What needs to be done: Filter the data for "road" and copy matching lines.

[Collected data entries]
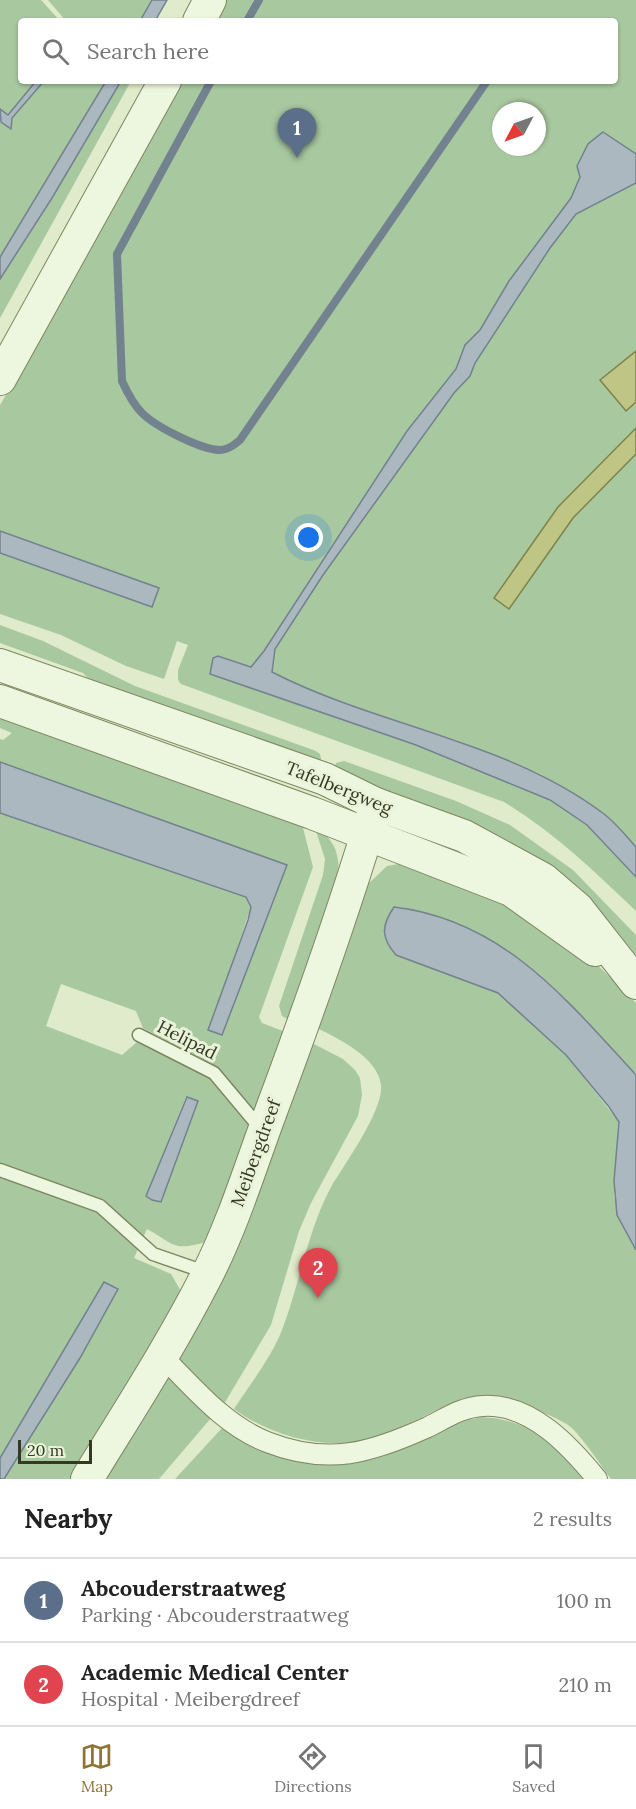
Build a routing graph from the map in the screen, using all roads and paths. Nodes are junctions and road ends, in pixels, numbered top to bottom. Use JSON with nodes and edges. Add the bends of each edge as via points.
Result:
{"nodes":[{"id":1,"x":210,"y":0,"type":"edge"},
{"id":2,"x":201,"y":18,"type":"edge"},
{"id":3,"x":163,"y":84,"type":"edge"},
{"id":4,"x":0,"y":379,"type":"edge"},
{"id":5,"x":0,"y":665,"type":"edge"},
{"id":6,"x":0,"y":701,"type":"edge"},
{"id":7,"x":376,"y":804,"type":"junction"},
{"id":8,"x":367,"y":834,"type":"junction"},
{"id":9,"x":635,"y":982,"type":"edge"},
{"id":10,"x":139,"y":1035,"type":"dead end"},
{"id":11,"x":264,"y":1132,"type":"junction"},
{"id":12,"x":0,"y":1170,"type":"edge"},
{"id":13,"x":208,"y":1273,"type":"junction"},
{"id":14,"x":162,"y":1356,"type":"junction"},
{"id":15,"x":87,"y":1479,"type":"edge"},
{"id":16,"x":597,"y":1479,"type":"edge"}],
"edges":[{"from":1,"to":2,"type":"street"},
{"from":3,"to":4,"type":"street"},
{"from":5,"to":7,"type":"street","name":"Tafelbergweg","via":[[325,779]]},
{"from":6,"to":8,"type":"street","name":"Tafelbergweg"},
{"from":7,"to":8,"type":"street","name":"Meibergdreef"},
{"from":7,"to":9,"type":"street","name":"Tafelbergweg","via":[[464,836],[543,879],[578,909]]},
{"from":8,"to":9,"type":"street","name":"Tafelbergweg","via":[[511,890]]},
{"from":8,"to":11,"type":"street","name":"Meibergdreef"},
{"from":10,"to":11,"type":"lane","name":"Helipad","via":[[214,1073]]},
{"from":11,"to":13,"type":"street","name":"Meibergdreef"},
{"from":12,"to":13,"type":"lane","via":[[100,1206],[153,1254]]},
{"from":13,"to":14,"type":"street","name":"Meibergdreef"},
{"from":14,"to":15,"type":"street","name":"Meibergdreef"},
{"from":14,"to":16,"type":"street","via":[[235,1426],[267,1442],[308,1452],[352,1455],[405,1438],[460,1410],[500,1407],[550,1430]]}]}
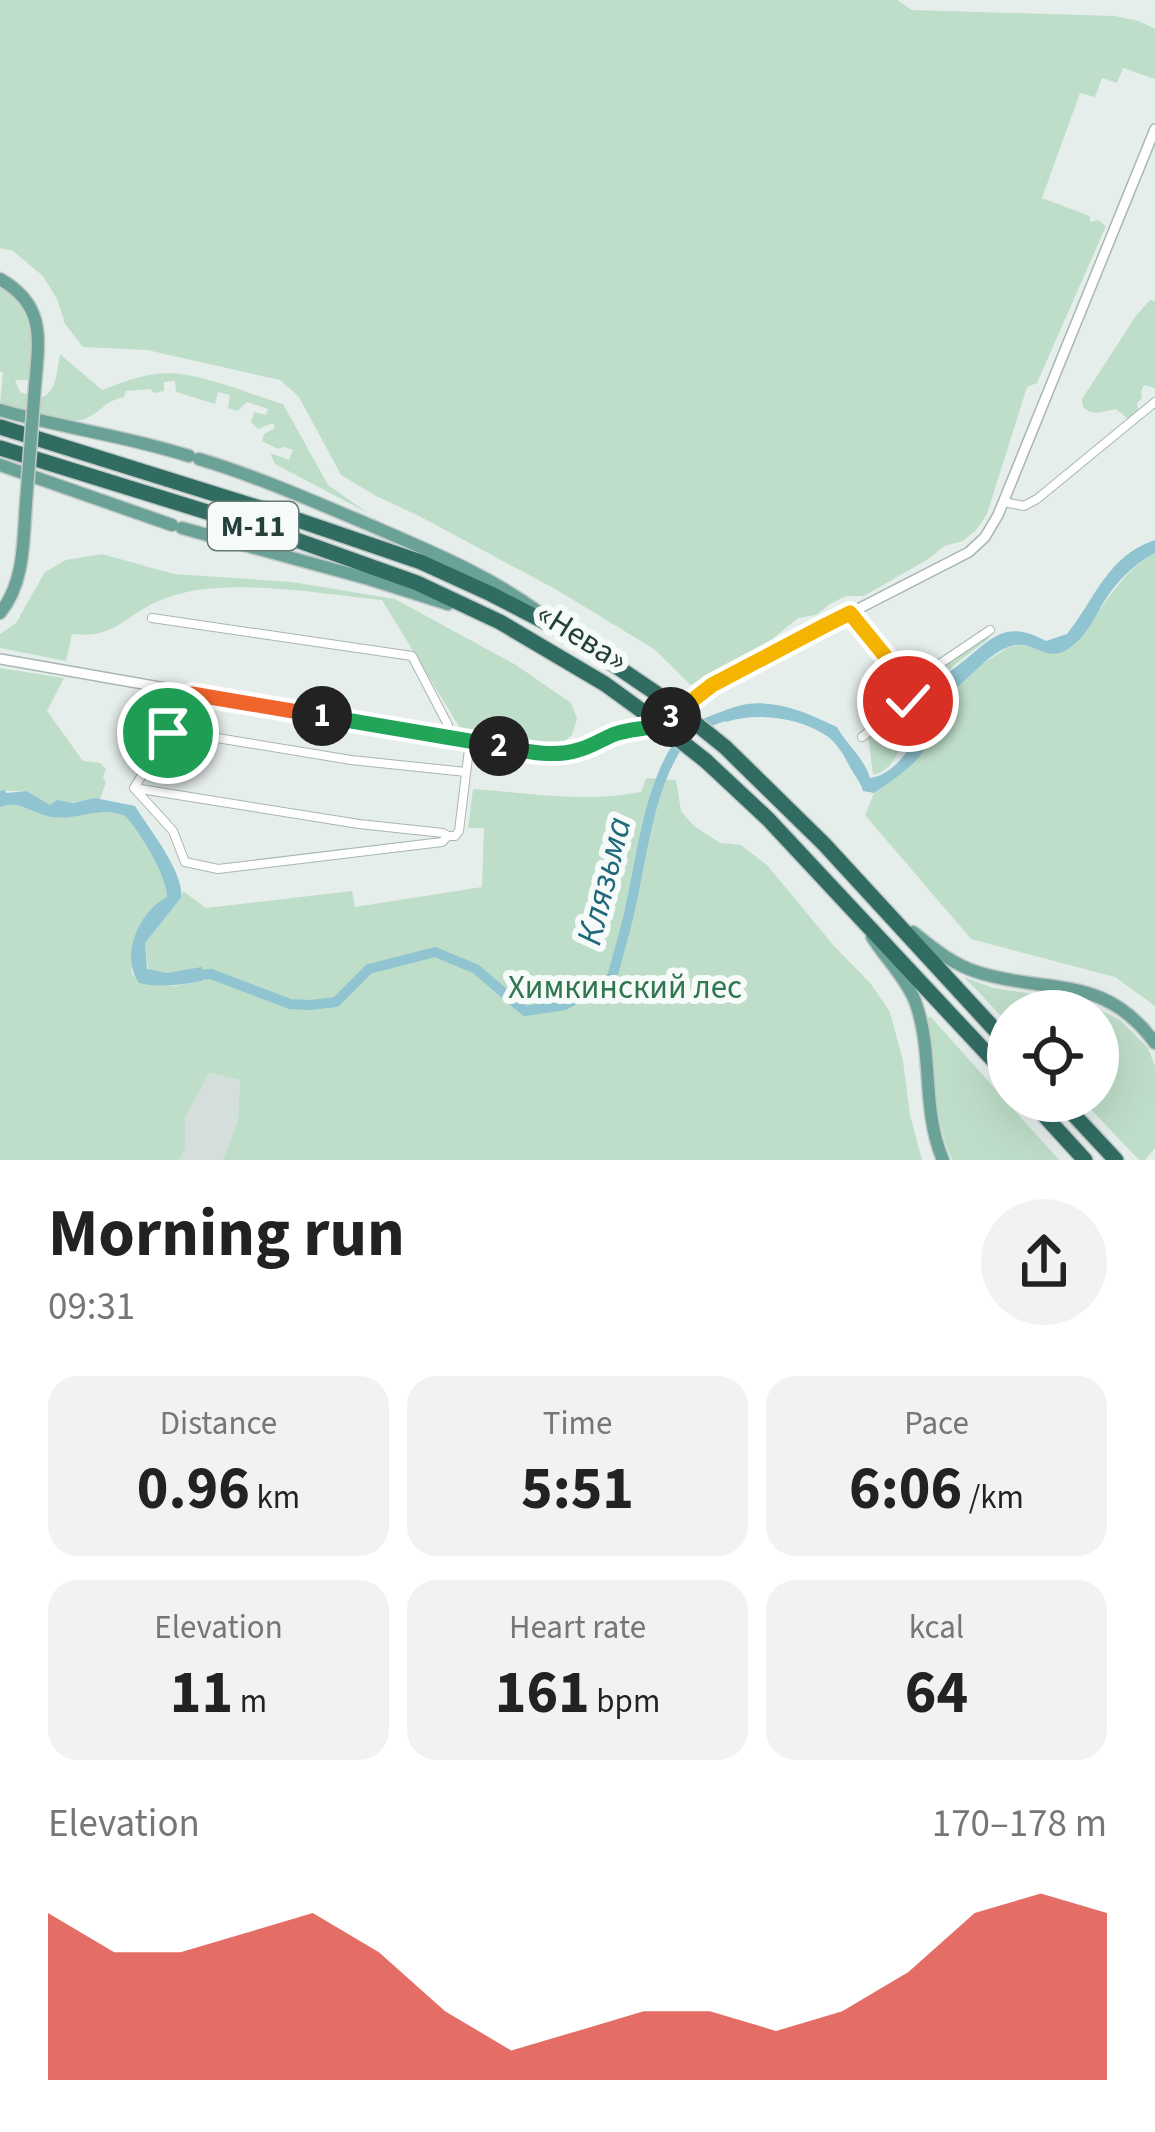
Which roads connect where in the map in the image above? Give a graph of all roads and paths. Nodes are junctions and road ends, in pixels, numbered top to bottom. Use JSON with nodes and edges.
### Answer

Worked solution:
Build a routing graph from the map in the screen, using all roads and paths. Nodes are junctions and road ends, in pixels, numbered top to bottom. Use JSON with nodes and edges. Add the bends of each edge as via points.
Which roads connect where in the map in the image above? Give a graph of all roads and paths. Nodes are junctions and road ends, in pixels, numbered top to bottom. Use JSON with nodes and edges.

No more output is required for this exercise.